— Ты счел бы то, что я скажу, смехотворным — даже отталкивающим, — если бы был в сознании, — и все же, в клинике меня постигло подобие духовного пробуждения. Естественно, — Бэз почти хмыкнул, — узнать, что умрешь хрен знает насколько раньше, чем ты рассчитывал, полагая, что ад ждет тебя еще очень не скоро, это ведь тоже помогает.
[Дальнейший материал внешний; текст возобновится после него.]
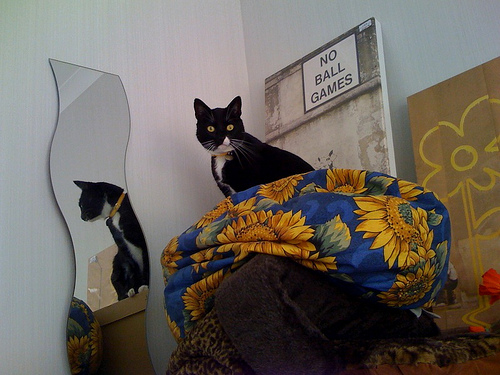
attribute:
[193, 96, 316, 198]
cat — black, white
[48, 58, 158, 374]
mirror — clear, curvy, long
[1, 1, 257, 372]
wall — white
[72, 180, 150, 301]
reflection of cat — black, white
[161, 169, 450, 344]
blanket — blue, yellow, gold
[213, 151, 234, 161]
collar — yellow, orange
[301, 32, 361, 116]
sign — black, white, small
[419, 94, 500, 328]
flower — yellow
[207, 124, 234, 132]
eyes — yellow, green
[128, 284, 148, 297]
paws — white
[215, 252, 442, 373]
pillow — dark brown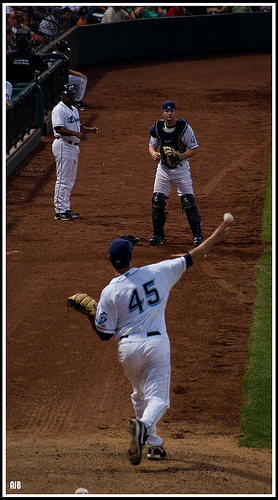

А кроме того, ты заводишь в таких местах близких друзей, Генри; тебя швыряют в гущу самых разных людей и ты либо научаешься любить их, либо кончаешь тем, что сходишь с ума от ненависти к себе. Я подружился с малым по прозвищу Медведь. Он был гребанным гангстером, убивал людей, он вырос в новостройках Чикаго, был чернокожим. Черт, он даже не был педерастом, он насиловалих в Федеральной тюрьме, — но он-то и помог мне, когда я получил диагноз.
Словно в некоем рекламном ролике приюта для раковых больных, двое мужчин брели вдоль озера в лишавшем обоих материальности сиянии солнца на синей воде. Бэз шел с Медведем по этому уместно лесистому ландшафту, и чернокожий крепыш обнимал рукой его узкие плечи. Знаешь, Бэз, — говорил он, — нет таких слов, которые способны помочь человеку.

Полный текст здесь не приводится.